Der Gebrauch des Passivs ist in der deutschen Sprache seit geraumer Zeit nicht mehr erwünscht, so jedenfalls bedrängen alle Leithammel in der Presse ihre Schäfchen. Dabei sei daran erinnert, dass Hammel kastrierte männliche Schafe sind, richtige Kerle bei den Schafen sind Schafböcke.
Dies führt zu eigenartigen Formulierungen:
„Auf schneeglatter Fahrbahn geriet das Fahrzeug ins Schleudern und prallte gegen einen Baum. Der Fahrer verletzte sich schwer.“
Verletzen ist eine Tätigkeit, bei der der Handelnde die körperliche Integrität eines anderen beeinträchtigt. Bei gewissen psychischen Leiden neigen die Kranken dazu, sich selbst zu verletzen, ansonsten geschieht „sich verletzen“ durch – hessisch ausgedrückt – Dappigkeit. Diese Verwendung des Verbes „verletzen“ nennt man reflexiv. Der Fahrer in dem PKW hat sich aber gar nicht selbst verletzt, sondern er wurde Opfer der Schneeglätte (und seiner Unaufmerksamkeit). Er wurde verletzt und zwar durch die Innenteile seines Autos. Aber das schreibt man nicht.
Noch absurder wird das, wenn jemand mit einem Orden geehrt wird. Das ist nun geradezu das Musterbeispiel für Inaktivität (nach Bismarck gibt es verdiente, erdiente, erdienerte und erdinierte Orden), also müsste es heißen: Das Verdienstkreuz wurde XY verliehen. Das werden Sie nie lesen, es heißt: XY hat das Verdienstkreuz verliehen bekommen.
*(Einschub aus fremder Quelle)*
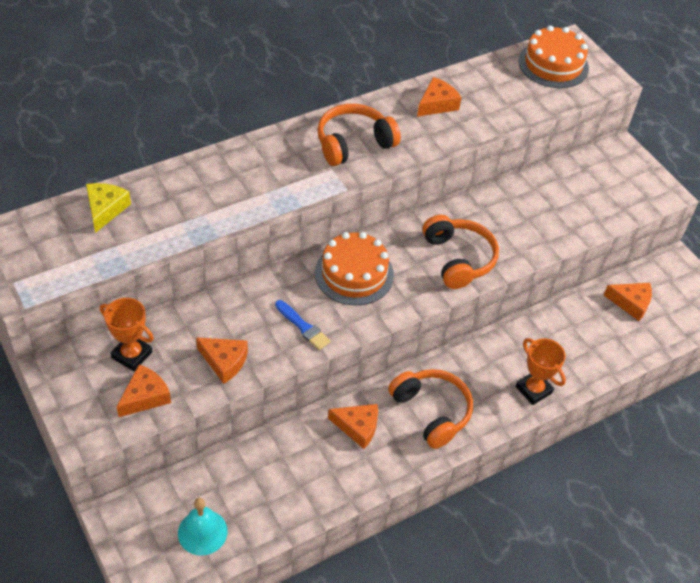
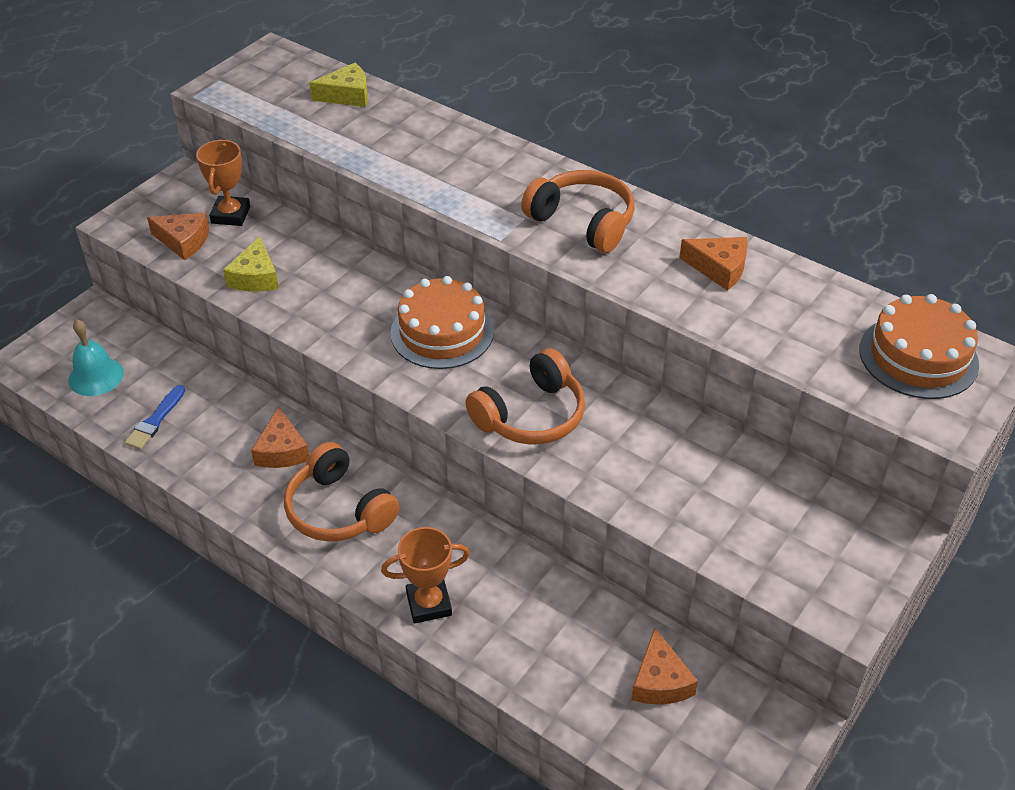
camera: 70 degrees right, 5 degrees down
orange cheese [196,337,248,384] -> yellow cheese [223,237,279,292]
blue brush [275,300,331,350] -> blue brush moved to [124,385,185,450]
orange headphones [388,369,473,449] -> orange headphones turned 105 degrees clockwise [284,442,400,542]
orange trophy [515,338,566,405] -> orange trophy turned 45 degrees clockwise [381,527,470,624]

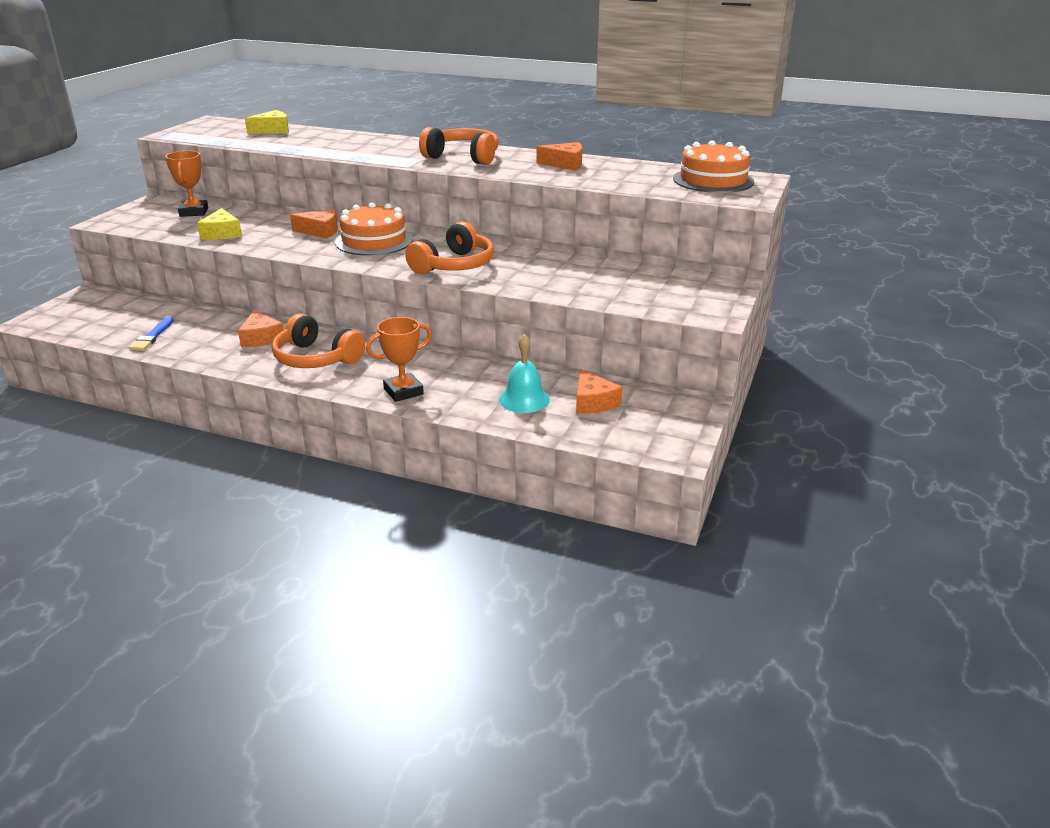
camera: 15 degrees left, 15 degrees down
turquoise bell [68,319,124,396] -> turquoise bell moved to [499,334,550,413]
orange cheese [147,213,209,260] -> orange cheese moved to [290,209,338,239]

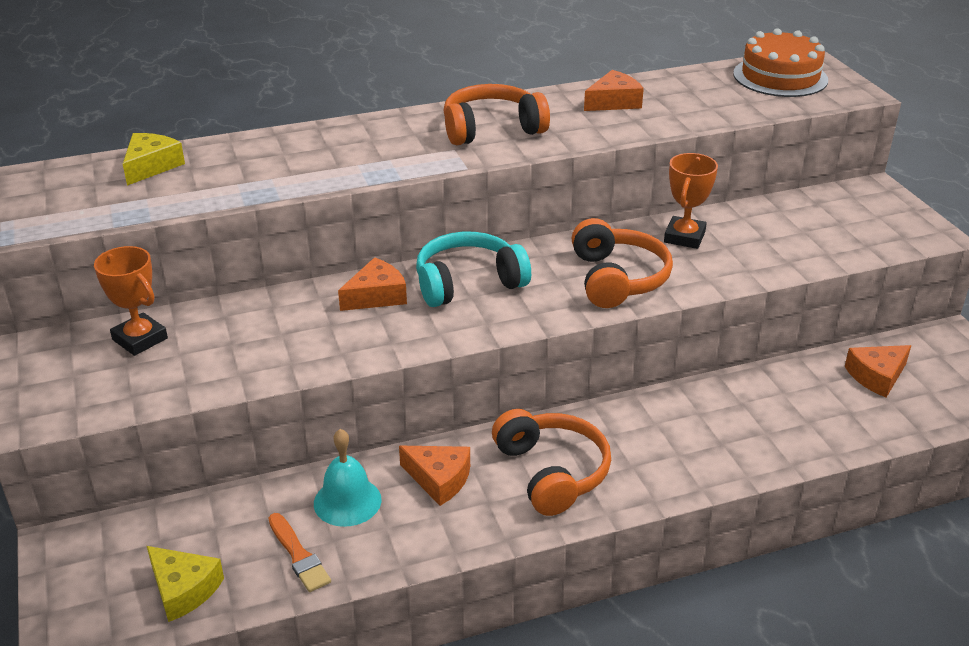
camera: 40 degrees left, 5 degrees up
blue brush [129,317,174,351] -> orange brush [269,513,331,592]
yellow cheese [197,208,242,240] -> yellow cheese moved to [147,546,224,622]
orange headphones [272,313,365,368] -> orange headphones turned 105 degrees counterclockwise [492,409,611,516]
orange cake [335,202,413,255] -> turquoise headphones [416,232,531,307]
orange trophy [366,317,432,402] -> orange trophy moved to [664,153,718,249]
turquoise bell [499,334,550,413] -> turquoise bell moved to [314,429,381,527]
orange cheese [576,369,623,414] -> orange cheese turned 120 degrees clockwise [845,345,912,398]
Immer, wenn man ein Verb in Verbindung mit „bekommen“, „erhalten“, „kriegen“ liest, dann wird mühselig Passiv umgangen. Das ist aber nun keine Macke der Medien, sondern Ausdruck der sozialen Situation. In dem gleichen Maße, in dem jeder von uns zum Objekt des Handeln der Allgemeinheit wird, in diesem Maß muss dies verleugnet werden, man ist schließlich – so die Ideologie – als individueller Bürger immer Subjekt, damit grammatikalisch im Nominativ und kann nicht in den Objektkasus des Dativ abgleiten, realitätsverleugnende Sprachgestaltung als letzte bürgerliche Fiktion.
Sprache ist eben Ausdruck eines Bewusstseins, das der Medien offenbart sich so schon leicht.